(Collected data)
● ● ● ● ●

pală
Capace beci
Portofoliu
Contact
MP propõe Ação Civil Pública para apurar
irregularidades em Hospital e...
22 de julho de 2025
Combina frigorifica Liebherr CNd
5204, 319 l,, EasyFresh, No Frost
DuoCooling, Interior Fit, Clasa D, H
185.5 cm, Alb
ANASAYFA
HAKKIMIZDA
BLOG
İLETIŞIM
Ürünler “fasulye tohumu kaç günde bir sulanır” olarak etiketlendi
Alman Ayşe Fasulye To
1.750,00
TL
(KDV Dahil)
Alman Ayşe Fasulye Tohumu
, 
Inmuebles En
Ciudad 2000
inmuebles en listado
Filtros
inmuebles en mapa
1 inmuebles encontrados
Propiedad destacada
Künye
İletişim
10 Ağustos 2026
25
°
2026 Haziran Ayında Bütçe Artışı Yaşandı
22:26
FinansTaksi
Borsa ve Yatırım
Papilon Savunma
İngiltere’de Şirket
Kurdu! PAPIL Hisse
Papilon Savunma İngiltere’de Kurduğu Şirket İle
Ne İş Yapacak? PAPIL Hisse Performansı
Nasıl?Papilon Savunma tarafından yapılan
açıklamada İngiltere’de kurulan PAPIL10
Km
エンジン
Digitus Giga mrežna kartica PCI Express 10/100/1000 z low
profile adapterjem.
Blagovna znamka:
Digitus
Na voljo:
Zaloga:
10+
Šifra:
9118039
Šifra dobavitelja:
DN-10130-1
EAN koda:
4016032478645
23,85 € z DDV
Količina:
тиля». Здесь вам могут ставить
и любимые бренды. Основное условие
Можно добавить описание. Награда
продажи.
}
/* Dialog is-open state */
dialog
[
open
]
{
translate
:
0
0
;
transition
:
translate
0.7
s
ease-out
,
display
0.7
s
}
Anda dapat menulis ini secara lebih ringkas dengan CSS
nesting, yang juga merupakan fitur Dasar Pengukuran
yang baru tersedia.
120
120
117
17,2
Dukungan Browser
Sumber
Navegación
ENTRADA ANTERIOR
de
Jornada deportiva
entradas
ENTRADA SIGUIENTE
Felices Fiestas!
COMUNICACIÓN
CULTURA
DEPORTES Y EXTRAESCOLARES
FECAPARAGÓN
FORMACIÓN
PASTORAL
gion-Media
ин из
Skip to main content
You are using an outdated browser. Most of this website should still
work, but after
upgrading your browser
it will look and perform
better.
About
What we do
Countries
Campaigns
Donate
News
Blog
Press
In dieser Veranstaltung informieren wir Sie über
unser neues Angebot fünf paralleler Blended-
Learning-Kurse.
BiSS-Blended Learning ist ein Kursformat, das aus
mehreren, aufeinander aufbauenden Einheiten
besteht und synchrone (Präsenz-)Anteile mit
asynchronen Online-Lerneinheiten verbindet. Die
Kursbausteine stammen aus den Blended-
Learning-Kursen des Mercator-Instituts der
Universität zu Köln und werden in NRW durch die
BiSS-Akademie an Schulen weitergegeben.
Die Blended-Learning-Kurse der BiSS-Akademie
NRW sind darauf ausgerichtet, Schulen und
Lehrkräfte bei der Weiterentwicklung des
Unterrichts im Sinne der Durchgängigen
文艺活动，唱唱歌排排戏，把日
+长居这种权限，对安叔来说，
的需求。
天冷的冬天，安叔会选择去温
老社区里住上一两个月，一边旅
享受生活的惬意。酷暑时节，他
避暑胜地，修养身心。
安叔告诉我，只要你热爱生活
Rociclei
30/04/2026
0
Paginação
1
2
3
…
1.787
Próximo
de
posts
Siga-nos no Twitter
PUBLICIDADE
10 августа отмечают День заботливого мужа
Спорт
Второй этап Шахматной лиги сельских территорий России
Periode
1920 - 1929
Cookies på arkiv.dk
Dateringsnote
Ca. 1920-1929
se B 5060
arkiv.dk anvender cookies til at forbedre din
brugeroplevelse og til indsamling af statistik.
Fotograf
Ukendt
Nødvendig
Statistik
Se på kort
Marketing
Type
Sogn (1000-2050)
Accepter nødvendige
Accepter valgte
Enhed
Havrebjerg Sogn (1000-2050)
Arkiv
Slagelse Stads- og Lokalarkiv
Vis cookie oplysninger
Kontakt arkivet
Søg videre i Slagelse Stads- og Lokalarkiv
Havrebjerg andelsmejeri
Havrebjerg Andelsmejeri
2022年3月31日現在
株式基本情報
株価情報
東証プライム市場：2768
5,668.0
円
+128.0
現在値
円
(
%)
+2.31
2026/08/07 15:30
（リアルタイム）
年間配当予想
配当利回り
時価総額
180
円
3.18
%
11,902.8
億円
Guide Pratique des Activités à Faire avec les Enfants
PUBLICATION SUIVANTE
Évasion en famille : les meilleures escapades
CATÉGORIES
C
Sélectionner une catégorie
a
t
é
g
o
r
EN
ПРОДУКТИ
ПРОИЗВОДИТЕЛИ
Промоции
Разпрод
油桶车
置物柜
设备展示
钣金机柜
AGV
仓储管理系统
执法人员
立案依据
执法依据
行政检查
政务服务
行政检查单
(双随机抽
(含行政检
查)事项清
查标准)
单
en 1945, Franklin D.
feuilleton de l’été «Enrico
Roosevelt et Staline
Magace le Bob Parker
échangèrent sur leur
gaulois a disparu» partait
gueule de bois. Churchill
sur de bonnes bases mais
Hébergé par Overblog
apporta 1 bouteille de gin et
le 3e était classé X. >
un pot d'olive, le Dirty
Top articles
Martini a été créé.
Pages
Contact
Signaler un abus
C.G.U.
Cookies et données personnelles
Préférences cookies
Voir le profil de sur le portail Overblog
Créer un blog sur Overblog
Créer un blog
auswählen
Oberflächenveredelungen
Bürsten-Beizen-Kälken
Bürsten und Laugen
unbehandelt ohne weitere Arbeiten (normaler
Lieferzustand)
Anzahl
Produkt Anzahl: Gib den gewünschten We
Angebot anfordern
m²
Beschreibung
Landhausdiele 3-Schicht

● ● ● ● ●

§ REQUEST
Transcribe the records above exactly, but only from the line that contains "Produkt Anzahl: Gib den gewünschten We" through their final line, inclusive.

§ ANSWER BELOW
Produkt Anzahl: Gib den gewünschten We
Angebot anfordern
m²
Beschreibung
Landhausdiele 3-Schicht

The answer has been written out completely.